● **Material for the task**:

- Opening Delimiter -

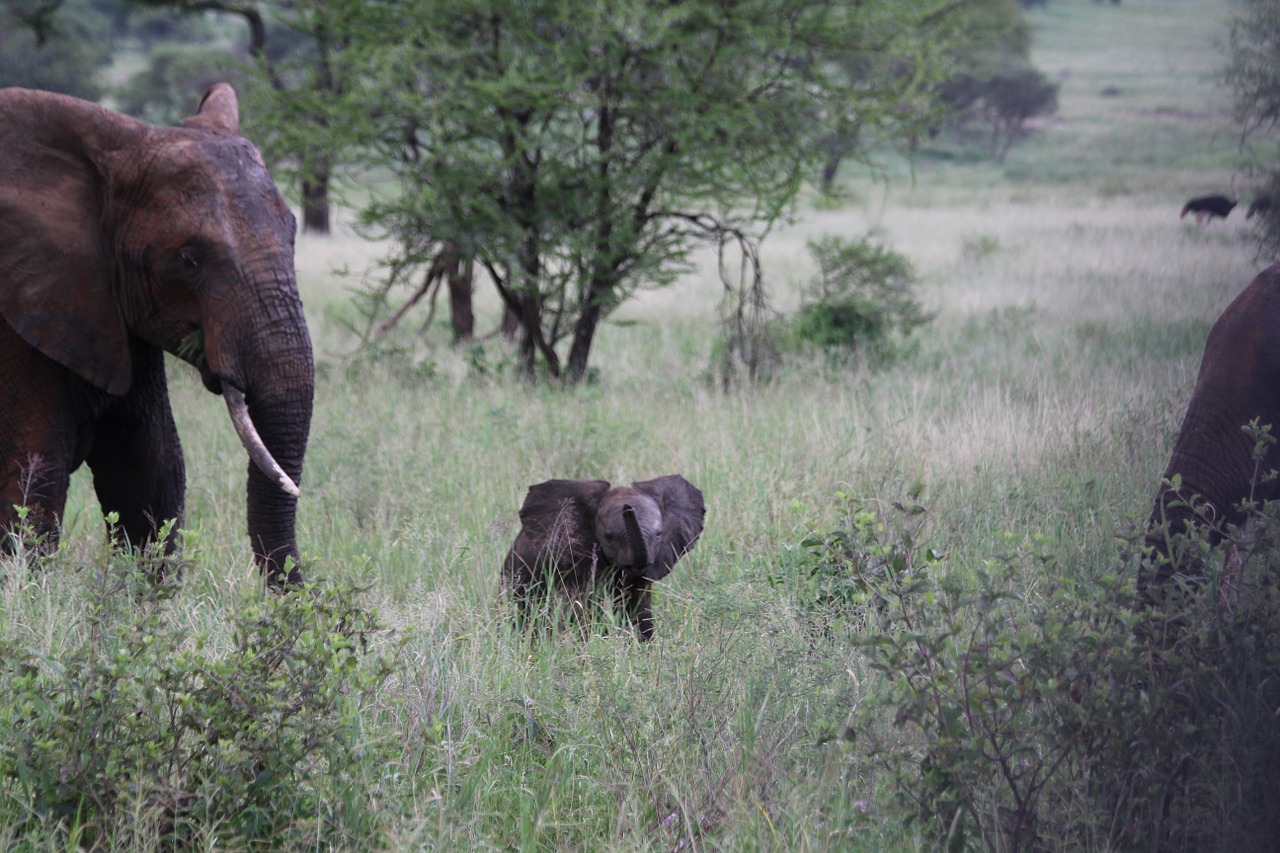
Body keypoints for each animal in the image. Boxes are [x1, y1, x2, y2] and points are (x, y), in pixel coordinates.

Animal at [0, 83, 313, 581]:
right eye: (189, 259)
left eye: (293, 233)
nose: (306, 593)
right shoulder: (17, 318)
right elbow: (33, 474)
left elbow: (149, 465)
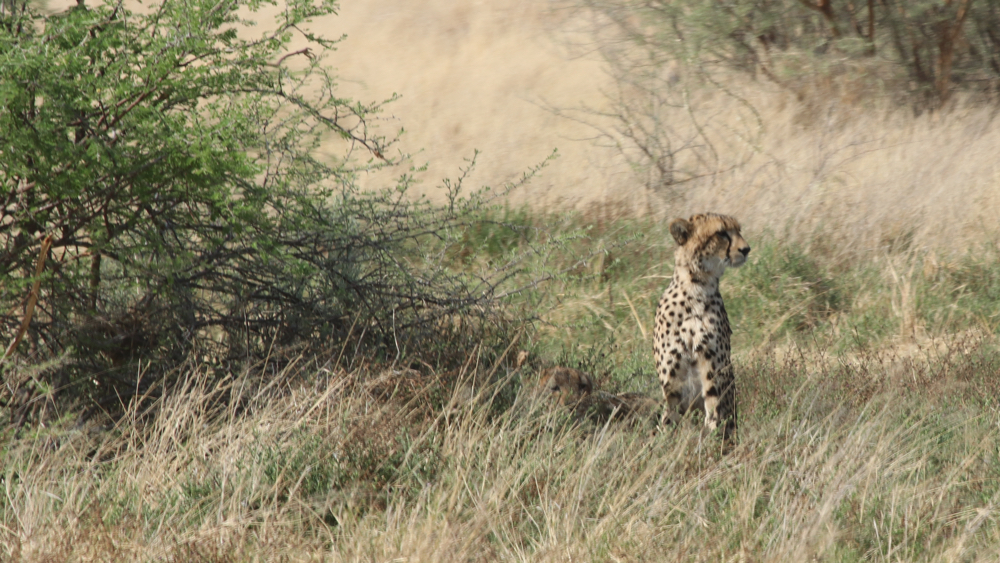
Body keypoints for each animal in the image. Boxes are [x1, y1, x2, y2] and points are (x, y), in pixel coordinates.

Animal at [653, 213, 750, 442]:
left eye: (738, 231)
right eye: (721, 233)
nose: (746, 249)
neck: (697, 288)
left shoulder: (713, 371)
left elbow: (714, 413)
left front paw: (712, 441)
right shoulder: (671, 382)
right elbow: (669, 419)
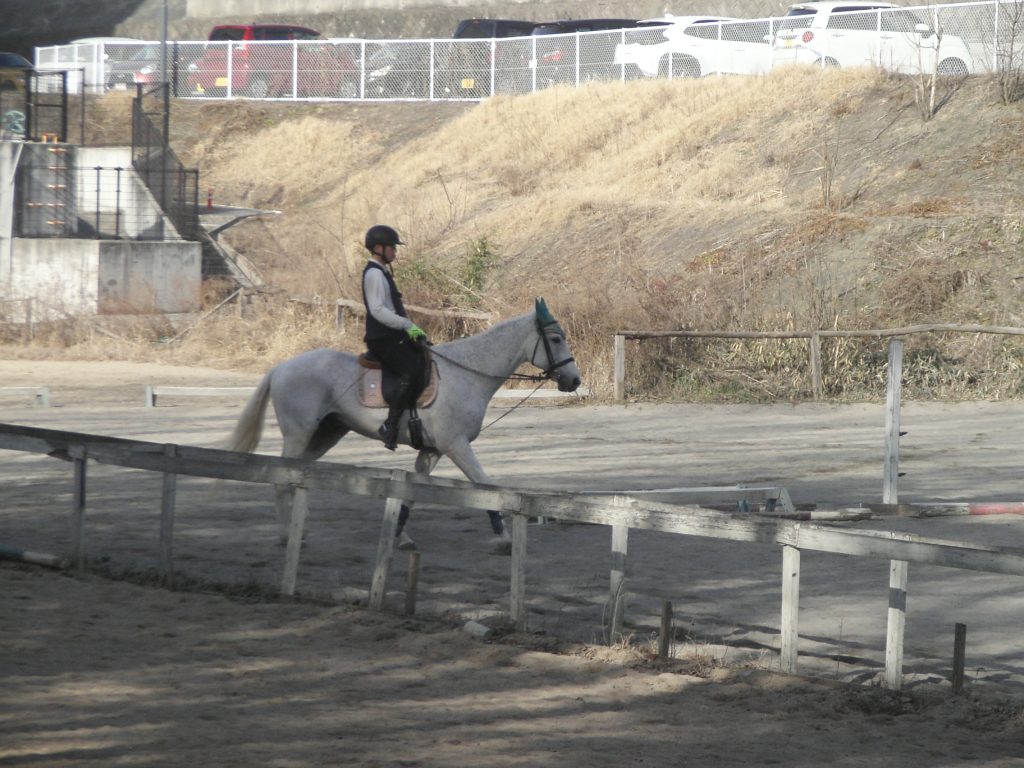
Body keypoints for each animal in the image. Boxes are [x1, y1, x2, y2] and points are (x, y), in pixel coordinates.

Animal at [226, 298, 582, 554]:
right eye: (555, 338)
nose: (574, 379)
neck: (467, 373)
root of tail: (281, 367)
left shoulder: (433, 450)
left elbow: (412, 491)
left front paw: (400, 537)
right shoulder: (456, 445)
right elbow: (485, 485)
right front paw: (505, 539)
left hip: (326, 434)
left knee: (296, 475)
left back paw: (298, 530)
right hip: (299, 433)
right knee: (282, 480)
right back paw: (286, 536)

- Closing Delimiter -

● **About this exercise**:
An exact copy of the records above is needed, with the pictures removed.

● **Your solution**:
Body keypoints for each animal in the image. Boxes are [x1, y1, x2, y2] and points are (x, y), in pixel coordinates.

Animal at [0, 83, 313, 581]:
right eye: (189, 259)
left eye: (293, 233)
nose: (306, 593)
right shoulder: (17, 318)
right elbow: (33, 474)
left elbow: (149, 465)
Body keypoints for each animal in the image. Boxes are [x1, y1, x2, y2] and points are (x, y), in pixel coordinates.

Animal at [653, 213, 750, 442]:
left eye: (738, 231)
right eye: (721, 233)
nose: (746, 249)
neck: (697, 288)
left shoulder: (713, 371)
left elbow: (714, 413)
left front paw: (712, 441)
right shoulder: (671, 382)
right elbow: (669, 419)
Body keypoints for each animal in the image. Boxes are [x1, y1, x2, y2] and points are (x, y), in pixel coordinates.

Animal at [226, 298, 582, 554]:
right eye: (555, 338)
nose: (574, 379)
neck: (467, 373)
root of tail: (281, 367)
left shoulder: (433, 450)
left elbow: (412, 491)
left front paw: (400, 537)
right shoulder: (456, 445)
right elbow: (485, 485)
right front paw: (505, 539)
left hip: (326, 434)
left knee: (296, 475)
left back paw: (298, 530)
right hip: (299, 433)
right knee: (282, 480)
right back paw: (286, 536)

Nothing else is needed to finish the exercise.